A boa notícia é que podemos fazer algo em relação aos nossos desafios globais.
Os problemas criados pela humanidade podem ser resolvidos pela humanidade.
Em setembro passado, publiquei um relatório sobre estas questões. A Nossa Agenda Comum é um ponto de partida; um guião que pretende unir o mundo para enfrentar esses desafios de governação e revigorar o multilateralismo para o século XXI.
A mudança não será fácil, nem acontecerá da noite para o dia. Mas podemos começar a encontrar áreas de consenso e a avançar na direção do progresso.
Este é o nosso maior teste, porque muito está em jogo.
Já estamos a ver as consequências. À medida que as pessoas começam a perder a confiança na competência das instituições, também correm o risco de perder a fé nos valores subjacentes a essas instituições.
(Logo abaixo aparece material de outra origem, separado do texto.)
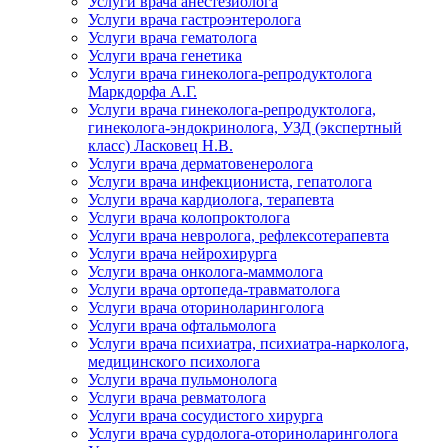
Услуги врача анестезиолога
Услуги врача гастроэнтеролога
Услуги врача гематолога
Услуги врача генетика
Услуги врача гинеколога-репродуктолога
Маркдорфа А.Г.
Услуги врача гинеколога-репродуктолога,
гинеколога-эндокринолога, УЗД (экспертный
класс) Ласковец Н.В.
Услуги врача дерматовенеролога
Услуги врача инфекциониста, гепатолога
Услуги врача кардиолога, терапевта
Услуги врача колопроктолога
Услуги врача невролога, рефлексотерапевта
Услуги врача нейрохирурга
Услуги врача онколога-маммолога
Услуги врача ортопеда-травматолога
Услуги врача оториноларинголога
Услуги врача офтальмолога
Услуги врача психиатра, психиатра-нарколога,
медицинского психолога
Услуги врача пульмонолога
Услуги врача ревматолога
Услуги врача сосудистого хирурга
Услуги врача сурдолога-оториноларинголога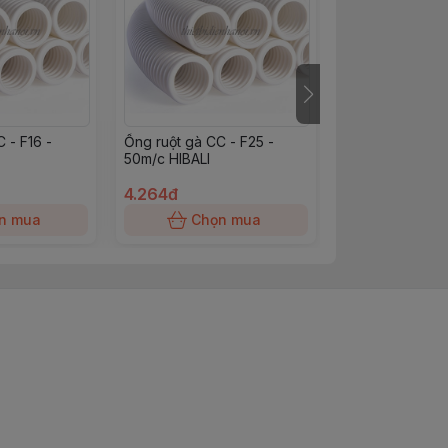
 - F16 -
Ống ruột gà CC - F25 -
Tắc Kê 3 Phân 
50m/c HIBALI
4.264đ
6.760đ
n mua
Chọn mua
Chọn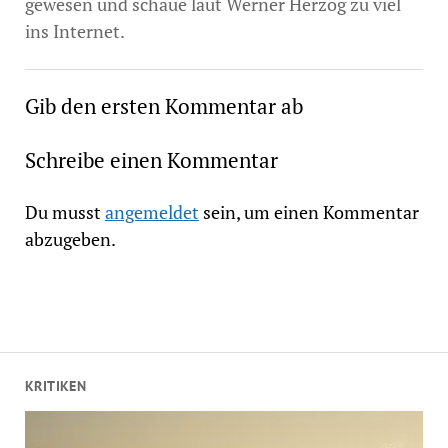
gewesen und schaue laut Werner Herzog zu viel
ins Internet.
Gib den ersten Kommentar ab
Schreibe einen Kommentar
Du musst
angemeldet
sein, um einen Kommentar
abzugeben.
KRITIKEN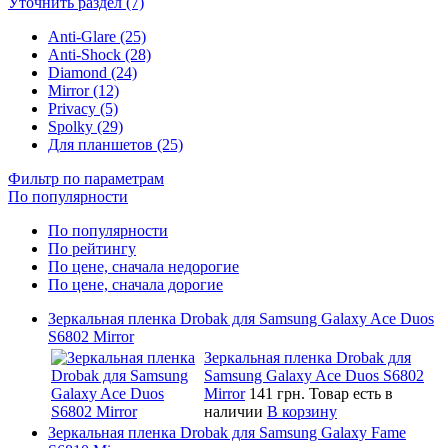
Уточнить раздел (7)
Anti-Glare (25)
Anti-Shock (28)
Diamond (24)
Mirror (12)
Privacy (5)
Spolky (29)
Для планшетов (25)
Фильтр по параметрам
По популярности
По популярности
По рейтингу
По цене, сначала недорогие
По цене, сначала дорогие
Зеркальная пленка Drobak для Samsung Galaxy Ace Duos
S6802 Mirror
Зеркальная пленка Drobak для
Samsung Galaxy Ace Duos S6802
Mirror
141 грн.
Товар есть в
наличии
В корзину
Зеркальная пленка Drobak для Samsung Galaxy Fame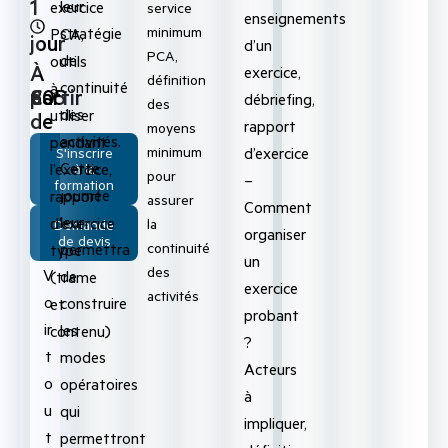
1
leur
exercice
service
enseignements
minimum
stratégie
PCA,
jour
d’un
PCA,
de
outils
À
exercice,
définition
continuité
à
partir
805
€
débriefing,
des
des
utiliser
de
rapport
moyens
activités.
pendant
minimum
d’exercice
S'inscrire
Cette
l’exercice,
à la
pour
–
formation
journée
rapport
assurer
Comment
leur
d’exercice
la
Demande
organiser
de devis
continuité
permettra
type
un
des
V
de
(trame
exercice
activités
o
construire
et
probant
ir
les
contenu)
?
t
modes
Acteurs
o
opératoires
à
u
qui
impliquer,
t
permettront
Em todos os cantos do mundo, vemos uma erosão da confiança e temo uma degradação dos valores que partilhamos.
Injustiça, desigualdade, desconfiança, racismo e discriminação estão a lançar sombras escuras em todas as sociedades.
Devemos reforçar a dignidade e a decência humanas e dar respostas às ansiedades das pessoas.
Perante as crescentes ameaças interligadas, o enorme sofrimento humano e os riscos partilhados, temos a obrigação de as denunciar e agir para apagar o fogo.